O 1.6 do referido Edital refere, que os ativos serão alienados livres de quaisquer ónus encargos e desocupados de pessoas e bens e do 23.2, consta que "foram previamente obtidos pareceres favoráveis das entidades externas que, nos termos da lei deverão emitir parecer obrigatório".

Entretanto, o MP colocou algumas questões à CML. Ao que se apurou, as questões suscitadas referiam-se à legalidade urbanística da OIE, nomeadamente, quanto aos instrumentos de gestão e às restrições das servidões militares e aeronáuticas.
Hoje, como se vê, a intervenção não é obrigatória nem ocorre mais de uma vez em cada processo: tem lugar uma única vez, na fase processual em que o artigo 85.° a prevê, e só quando o Ministério Publico considere que ela se justifica, em função da relevância da matéria em causa; e não pode versar sobre" questões de índole processual, mas apenas sobre questões de carácter substantivo (Aroso, 2010: 65).

No entanto, tendo em conta a questão de avaliação quanto ao património cultural, mais precisamente quanto aos valores de memória coletiva associados ao espaço em questão, assistimos a uma total  E injustificada omissão e demissão do MP. Assim, julgamos que subsiste a necessidade do procedimento de avaliação deste valor patrimonial, por parte da entidade competente, a DGPC.
Importa referir que os terrenos em questão foram ocupados pela Feira Popular de Lisboa entre os anos de 1961 a 2003. A Feira Popular era um local visitado por um público heterogéneo, de várias origens e de vários estatutos sociais. Na Feira Popular havia espectadores, atores, consumidores, todos participavam numa festa coletiva. A Feira tinha uma enorme capacidade de atrair públicos tanto nos meios urbanos como nos rurais. Nas zonas rurais organizavam-se regularmente excursões para a visitar a Feira Popular, que em 1975 atingiu um total de 2.170.323 visitantes.
A fragilidade dos bens que incorporam uma dimensão imaterial de memória e testemunho de civilização convoca a título principal a máxima prevenção, que se traduz, não só no envolvimento do bem, por mero efeito de abertura de procedimento, numa espécie de redoma de intangibilidade que abarca as suas zonas envolventes no caso dos imóveis - a fim de preservar a integridade da sua "aura", da dignidade histórica e estética que o caracteriza... (Gomes, 2005: 16).

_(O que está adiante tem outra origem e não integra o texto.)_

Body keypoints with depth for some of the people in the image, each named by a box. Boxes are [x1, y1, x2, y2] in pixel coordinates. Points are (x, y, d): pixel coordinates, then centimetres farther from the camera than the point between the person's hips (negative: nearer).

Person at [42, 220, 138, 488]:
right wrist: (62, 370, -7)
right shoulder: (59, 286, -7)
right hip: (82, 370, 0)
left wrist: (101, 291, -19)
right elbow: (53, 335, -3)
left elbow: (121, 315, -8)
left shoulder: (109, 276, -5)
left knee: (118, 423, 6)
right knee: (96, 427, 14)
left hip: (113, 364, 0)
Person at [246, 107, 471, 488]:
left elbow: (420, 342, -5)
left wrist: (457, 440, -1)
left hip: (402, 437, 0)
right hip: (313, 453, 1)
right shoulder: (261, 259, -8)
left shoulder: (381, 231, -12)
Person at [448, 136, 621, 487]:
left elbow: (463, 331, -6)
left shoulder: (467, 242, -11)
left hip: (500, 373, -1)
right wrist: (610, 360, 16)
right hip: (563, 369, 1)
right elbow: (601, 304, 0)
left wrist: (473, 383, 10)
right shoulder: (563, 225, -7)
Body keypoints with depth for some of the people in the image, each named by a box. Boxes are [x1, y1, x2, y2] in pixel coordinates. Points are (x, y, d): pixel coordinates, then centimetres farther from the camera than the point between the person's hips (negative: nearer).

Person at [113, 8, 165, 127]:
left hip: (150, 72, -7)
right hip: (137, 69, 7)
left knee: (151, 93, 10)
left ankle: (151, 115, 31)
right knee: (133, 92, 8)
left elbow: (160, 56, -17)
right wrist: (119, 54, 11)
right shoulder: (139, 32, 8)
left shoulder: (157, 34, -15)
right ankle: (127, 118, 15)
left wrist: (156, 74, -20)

Tendo em conta toda a legislação invocada e a memória como valor do património cultural, deveria de haver uma sujeição do projeto ao parecer da DGPC, sendo que este, a existir, deveria constar do Edital. Assim, o Edital da CML (norma que rege a hasta pública), nomeadamente nos citados 1.6 e 22.3, encontra-se ferido de nulidade, de acordo com o artigo 161.º, al. j) do CPA.
A nosso ver, após verificados os contornos da operação de venda e nos termos do conjugado dos artigos 72.º/1 e 73.º/1 ex vi dos artigo 9.º/2 e 85.º, todos do CPTA, somos da opinião que o MP podia e devia ter impugnado a norma (Edital), e consequentemente, por defesa de valores constitucionalmente protegidos, e nos termos do conjugado do artigo 9.º/2, do artigo 85.º, ambos do CPTA, somos da opinião que deve ser tomada medida cautelar, nomeadamente, a prevista no artigo 130.º/2, do CPTA, ou seja, a suspensão, com força obrigatória geral, da hasta pública de venda. 
Luís Marques Pereira, Aluno 26474 - 4º TA


BIBLIOGRAFIA

Almeida de, Mário Aroso (2010), Manual do Processo Administrativos, Coimbra, Almedina.

Gomes, Carla Amado (2005) "Desclassificação e desqualificação do património cultural: ideias avulsas" Revista do Ministério Público (101), pp. 9-50.


Neves, Paulo Dias Neves (2017), "Notas sobre a defesa da legalidade pelo Ministério Público no CPTA revisto", em Carla Amado Gomes, Ana Fernanda Neves e Tiago Serrão (Orgs.), Comentários à Revisão do ETAF e do CPTA, Lisboa, AAFDL, pp. 521-544.